Extracted text:
__________
Further, in the company’s Regulated Distribution business, during the first quarter 2020, the operating results benefited from the implementation of decoupled rates in Ohio, incremental rider revenues in Ohio and Pennsylvania, and lower expenses compared to the first quarter of 2019, which was offset by the impact of mild temperatures on distribution deliveries, the absence of the Ohio Distribution Modernization Rider, and higher depreciation and net financing costs. Total distribution deliveries had fallen by 7.8% compared to the first quarter of 2019 on the back of mild temperatures and lower usage. Residential sales had fallen 12.6%, mainly on the back of a nearly 18% decline in heating degree days compared to the first quarter of 2019. Commercial deliveries had fallen 7.5%, while sales to industrial customers declined 3%.

For the second quarter of 2020, FirstEnergy is expecting a GAAP and operating (non-GAAP) forecast to be in the range of $260 million to $315 million, or $0.48 to $0.58 per share based on 542 million shares outstanding.
__________
Study material:
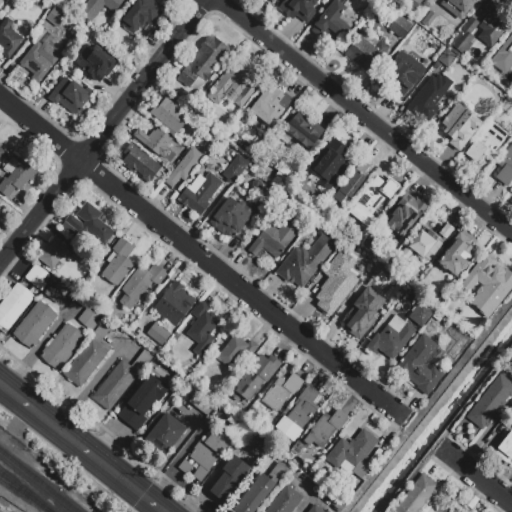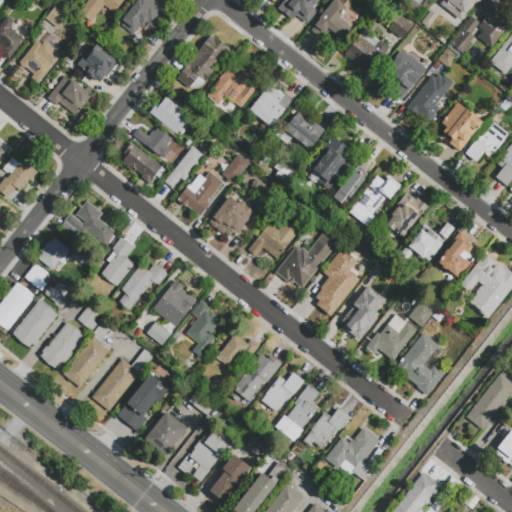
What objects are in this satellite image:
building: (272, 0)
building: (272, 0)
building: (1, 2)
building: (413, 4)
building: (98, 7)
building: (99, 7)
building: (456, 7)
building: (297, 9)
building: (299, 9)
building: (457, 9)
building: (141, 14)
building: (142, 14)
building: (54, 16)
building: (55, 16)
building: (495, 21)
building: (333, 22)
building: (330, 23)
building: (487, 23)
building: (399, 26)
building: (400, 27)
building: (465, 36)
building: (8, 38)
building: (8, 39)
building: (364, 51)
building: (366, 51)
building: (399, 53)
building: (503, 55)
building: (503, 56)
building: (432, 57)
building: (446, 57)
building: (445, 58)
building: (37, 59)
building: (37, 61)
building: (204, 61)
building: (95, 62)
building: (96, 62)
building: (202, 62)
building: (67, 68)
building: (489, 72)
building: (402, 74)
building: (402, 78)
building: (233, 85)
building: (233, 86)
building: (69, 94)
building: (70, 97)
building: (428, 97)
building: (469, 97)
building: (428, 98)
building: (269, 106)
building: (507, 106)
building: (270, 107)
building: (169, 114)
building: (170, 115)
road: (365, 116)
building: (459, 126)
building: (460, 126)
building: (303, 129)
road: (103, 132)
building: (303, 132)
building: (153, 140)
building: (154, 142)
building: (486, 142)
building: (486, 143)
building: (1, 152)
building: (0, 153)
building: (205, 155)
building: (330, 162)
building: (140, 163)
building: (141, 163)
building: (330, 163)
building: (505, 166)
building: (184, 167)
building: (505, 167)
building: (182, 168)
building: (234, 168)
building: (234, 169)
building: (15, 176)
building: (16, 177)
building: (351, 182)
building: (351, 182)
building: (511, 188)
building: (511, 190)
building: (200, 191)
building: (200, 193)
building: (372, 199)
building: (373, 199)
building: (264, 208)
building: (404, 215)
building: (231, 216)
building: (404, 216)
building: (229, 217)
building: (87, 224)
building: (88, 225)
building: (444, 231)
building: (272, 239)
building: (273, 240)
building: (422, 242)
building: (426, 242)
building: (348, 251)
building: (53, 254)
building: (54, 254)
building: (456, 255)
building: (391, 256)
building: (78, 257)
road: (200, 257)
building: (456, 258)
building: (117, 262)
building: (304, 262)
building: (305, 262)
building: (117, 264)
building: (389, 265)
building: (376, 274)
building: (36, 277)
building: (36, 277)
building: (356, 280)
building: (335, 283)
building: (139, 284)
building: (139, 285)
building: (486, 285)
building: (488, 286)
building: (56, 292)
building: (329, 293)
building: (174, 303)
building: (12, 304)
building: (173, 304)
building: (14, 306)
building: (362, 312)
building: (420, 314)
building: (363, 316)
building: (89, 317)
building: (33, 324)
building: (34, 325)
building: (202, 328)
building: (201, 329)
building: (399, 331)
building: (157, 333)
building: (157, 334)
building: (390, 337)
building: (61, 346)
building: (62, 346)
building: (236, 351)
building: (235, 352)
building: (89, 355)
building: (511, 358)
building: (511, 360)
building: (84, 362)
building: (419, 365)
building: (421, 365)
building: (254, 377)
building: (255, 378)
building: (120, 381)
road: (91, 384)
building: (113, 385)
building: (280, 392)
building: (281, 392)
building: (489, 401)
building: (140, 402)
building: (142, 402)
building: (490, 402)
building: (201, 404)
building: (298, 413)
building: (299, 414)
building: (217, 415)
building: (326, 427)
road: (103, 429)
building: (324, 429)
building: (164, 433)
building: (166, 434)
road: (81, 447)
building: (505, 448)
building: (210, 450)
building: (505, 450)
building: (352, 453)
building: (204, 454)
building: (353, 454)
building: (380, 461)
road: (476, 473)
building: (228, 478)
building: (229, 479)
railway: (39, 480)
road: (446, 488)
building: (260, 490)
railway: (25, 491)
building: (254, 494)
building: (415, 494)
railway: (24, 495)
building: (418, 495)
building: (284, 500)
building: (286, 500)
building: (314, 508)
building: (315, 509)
__________
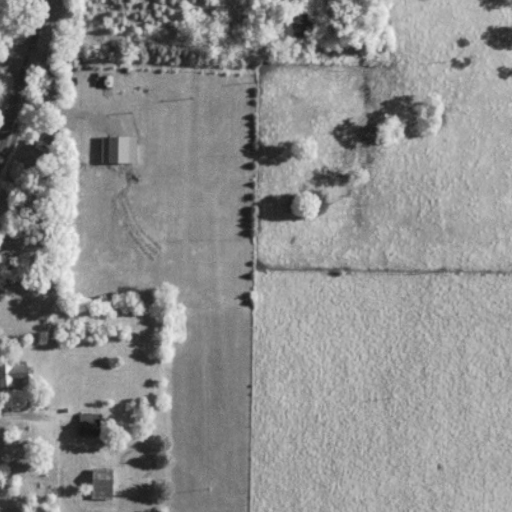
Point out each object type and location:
__________
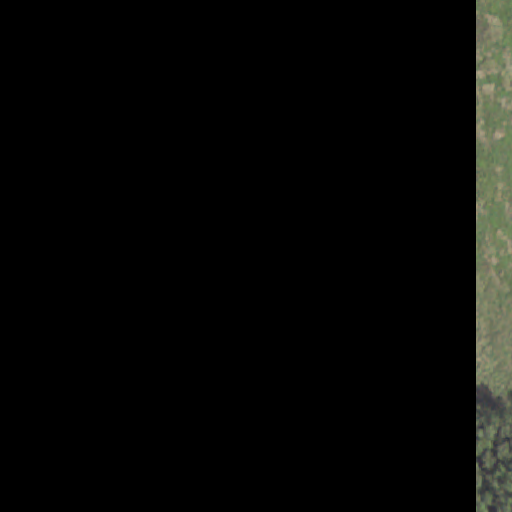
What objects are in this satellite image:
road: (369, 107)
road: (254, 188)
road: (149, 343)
__________
What is being asked:
From the FirstEnergy results text above, extract word for word the passage starting at "Further, in the" and ending at "customers declined 3%.".

Finished task:
Further, in the company’s Regulated Distribution business, during the first quarter 2020, the operating results benefited from the implementation of decoupled rates in Ohio, incremental rider revenues in Ohio and Pennsylvania, and lower expenses compared to the first quarter of 2019, which was offset by the impact of mild temperatures on distribution deliveries, the absence of the Ohio Distribution Modernization Rider, and higher depreciation and net financing costs. Total distribution deliveries had fallen by 7.8% compared to the first quarter of 2019 on the back of mild temperatures and lower usage. Residential sales had fallen 12.6%, mainly on the back of a nearly 18% decline in heating degree days compared to the first quarter of 2019. Commercial deliveries had fallen 7.5%, while sales to industrial customers declined 3%.